C’est mon avis, et je le partage
Parmi les multiples questions fondamentales qui taraudent l’être humain, « comment se faire un avis ? » devrait figurer au même rang que « pourquoi vivons-nous ? », « qu’est-ce qu’une vie ? » et « y a-t-il une vérité ? », et pourtant elle saute bien moins souvent à l’esprit. C’est qu’on a tendance à penser qu’on a un avis parce que c’est le bon, et que les autres se trompent pour la bonne raison que leur avis est mauvais. Le constat, en général, ne va pas plus loin, « c’est mon avis et je le partage » tenant lieu – hélas – de leitmotiv imparable.
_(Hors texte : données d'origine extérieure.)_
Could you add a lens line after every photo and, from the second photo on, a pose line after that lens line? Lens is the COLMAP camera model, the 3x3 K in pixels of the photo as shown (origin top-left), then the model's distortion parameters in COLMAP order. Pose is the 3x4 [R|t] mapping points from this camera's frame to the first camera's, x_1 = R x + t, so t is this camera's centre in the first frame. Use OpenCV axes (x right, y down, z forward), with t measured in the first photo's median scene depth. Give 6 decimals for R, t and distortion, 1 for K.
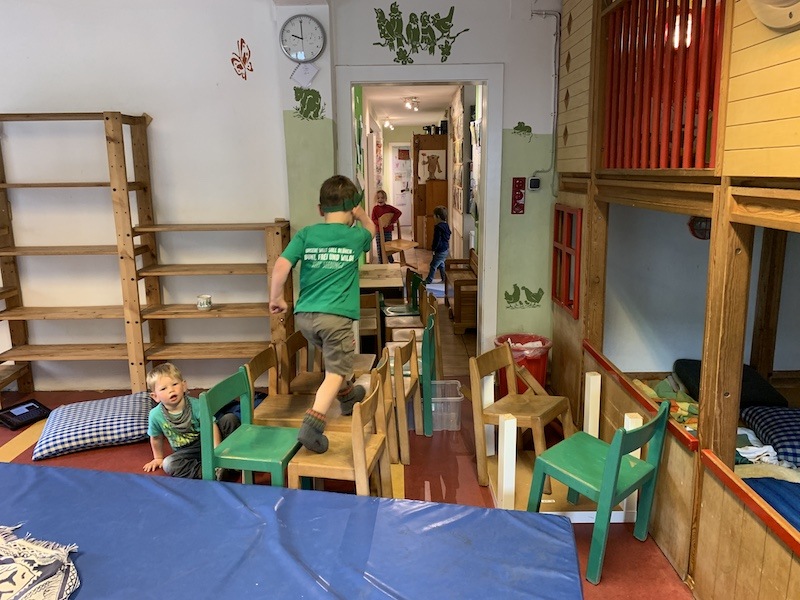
lens RADIAL K [[608.9, 0, 400.0], [0, 608.9, 300.0], [0, 0, 1]] dist [0.007011, -0.002560]
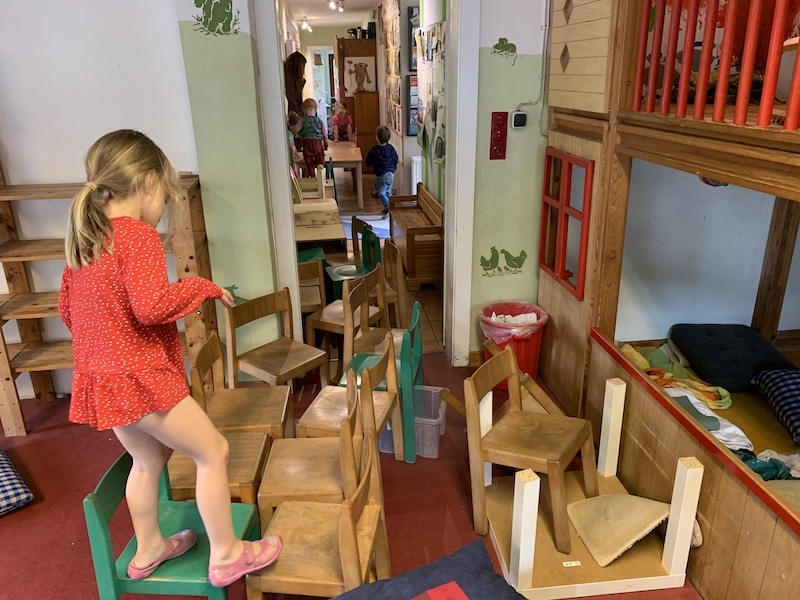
lens RADIAL K [[617.0, 0, 401.1], [0, 617.0, 295.6], [0, 0, 1]] dist [-0.002005, -0.010782]
pose [[0.991512, -0.047566, 0.121005, -0.037196], [0.030425, 0.989720, 0.139748, -0.087707], [-0.126408, -0.134880, 0.982766, 0.222282]]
Certes – et fort heureusement –, il peut arriver que l’on change d’avis après avoir été convaincu par un argument, mais soyons de bon compte : c’est plutôt rare. De même, on se forge parfois une opinion après une analyse pondérée des différents points de vue en présence, mais là aussi, c’est plutôt rare. Et si on change parfois d’avis en suivant un débat, là encore, c’est plutôt rare. En général, on applaudit par principe – ou par habitude – son champion, on s’indigne des propos de ses adversaires, et on se dit : mon champion a raison, et les autres ont tort ; ce qu’il dit est vrai, les chiffres qu’il invoque sont les bons ; voilà pourquoi je pense comme lui.
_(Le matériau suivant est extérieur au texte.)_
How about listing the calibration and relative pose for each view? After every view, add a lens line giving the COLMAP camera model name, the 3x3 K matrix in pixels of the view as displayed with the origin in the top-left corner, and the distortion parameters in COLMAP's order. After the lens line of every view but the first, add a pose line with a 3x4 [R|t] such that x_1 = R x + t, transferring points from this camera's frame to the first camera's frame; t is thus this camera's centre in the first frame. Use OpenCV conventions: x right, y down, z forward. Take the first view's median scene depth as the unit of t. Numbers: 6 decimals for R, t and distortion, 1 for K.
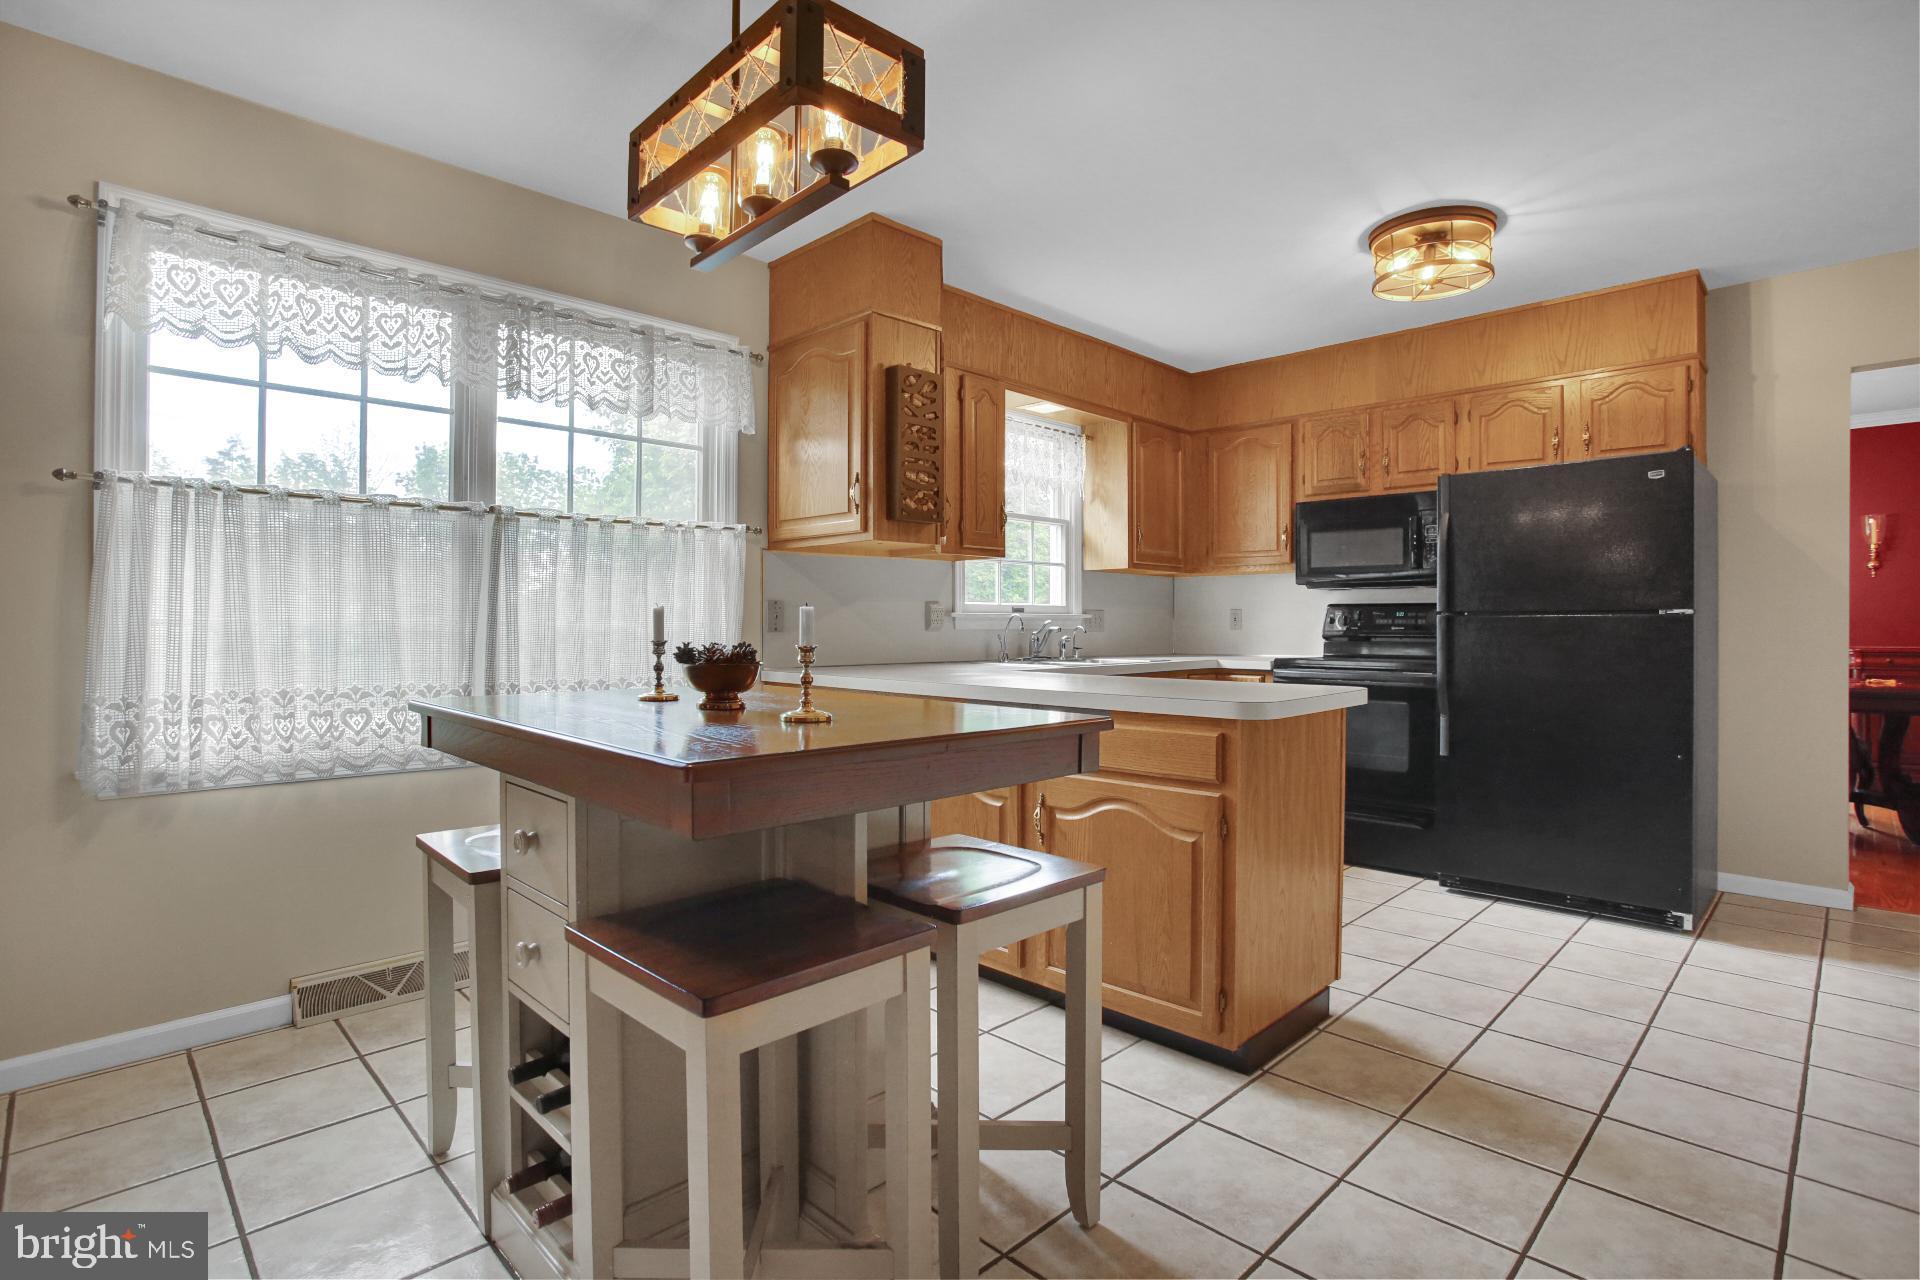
lens RADIAL K [[933.9, 0, 964.0], [0, 933.9, 622.4], [0, 0, 1]] dist [-0.068413, 0.026854]
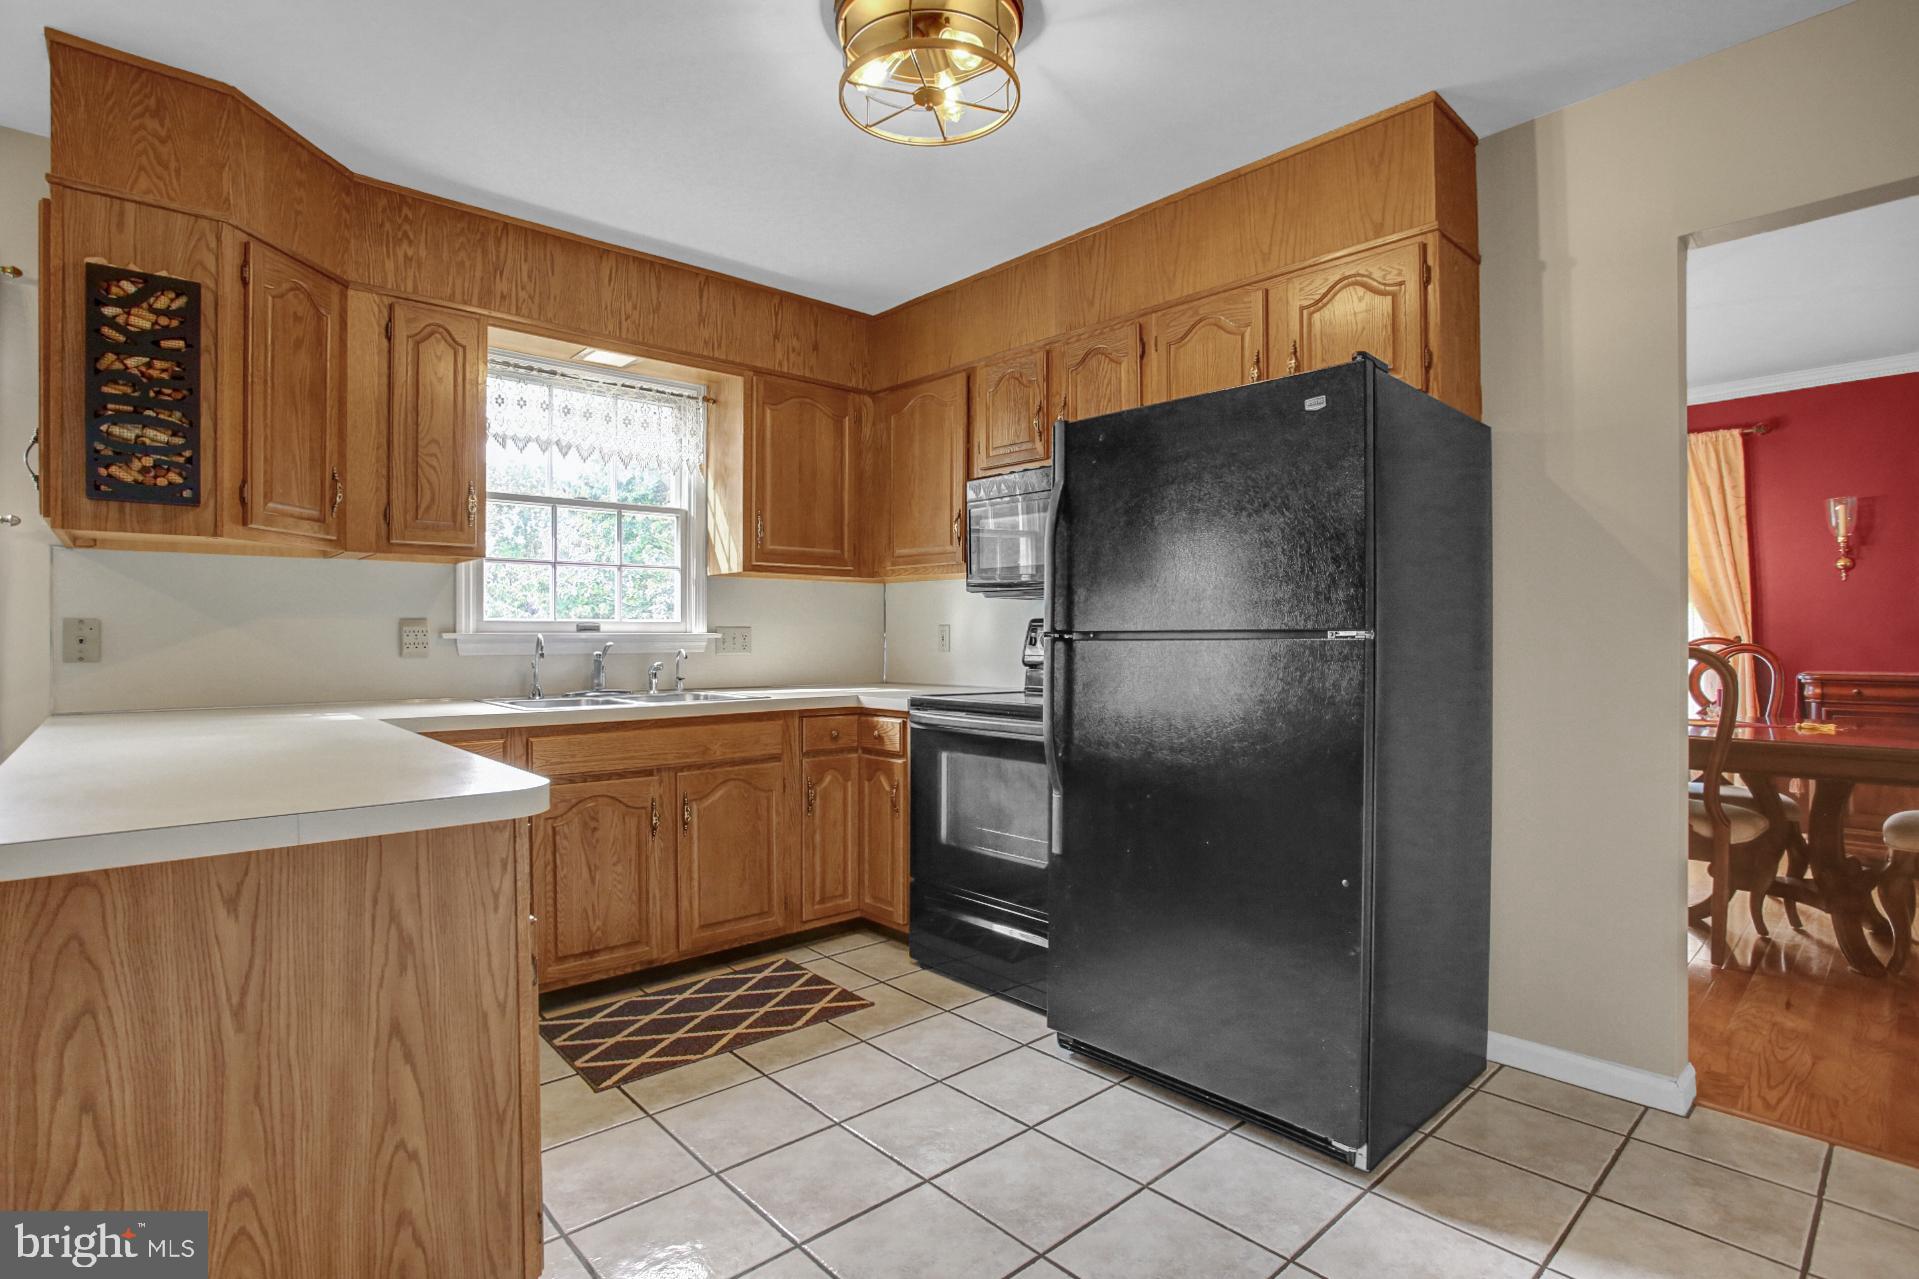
lens RADIAL K [[933.4, 0, 971.6], [0, 933.4, 633.5], [0, 0, 1]] dist [-0.068413, 0.026854]
pose [[0.998979, -0.000888, -0.045167, 0.441218], [0.000948, 0.999999, 0.001295, -0.010323], [0.045165, -0.001336, 0.998979, 0.297111]]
C’est que notre avis nous définit tant, qu’il est si profondément ancré en nous, qu’il se confond si fort avec notre identité, que notre cerveau a un mal fou à ne pas le confondre avec la vérité. Une vérité dont on pense qu’elle nous guide, alors que nous l’avons choisie, et pas toujours consciemment. Ce qui pose cette question vertigineuse : d’où viennent nos opinions ? Bien souvent, et sans s’en rendre compte, nous réfléchissons par mimétisme, ou par sympathie pour des gens. Ou alors par rupture, par défiance à l’encontre d’idées de gens qui nous ont déçus. Mais (et je vous demande de réfléchir là-dessus) est-il possible de se faire un avis sans se faire un avis sur l’avis des autres ? C’est-à-dire sans fantasmer le point de vue adverse ? Question ouverte. Vous avez vingt minutes.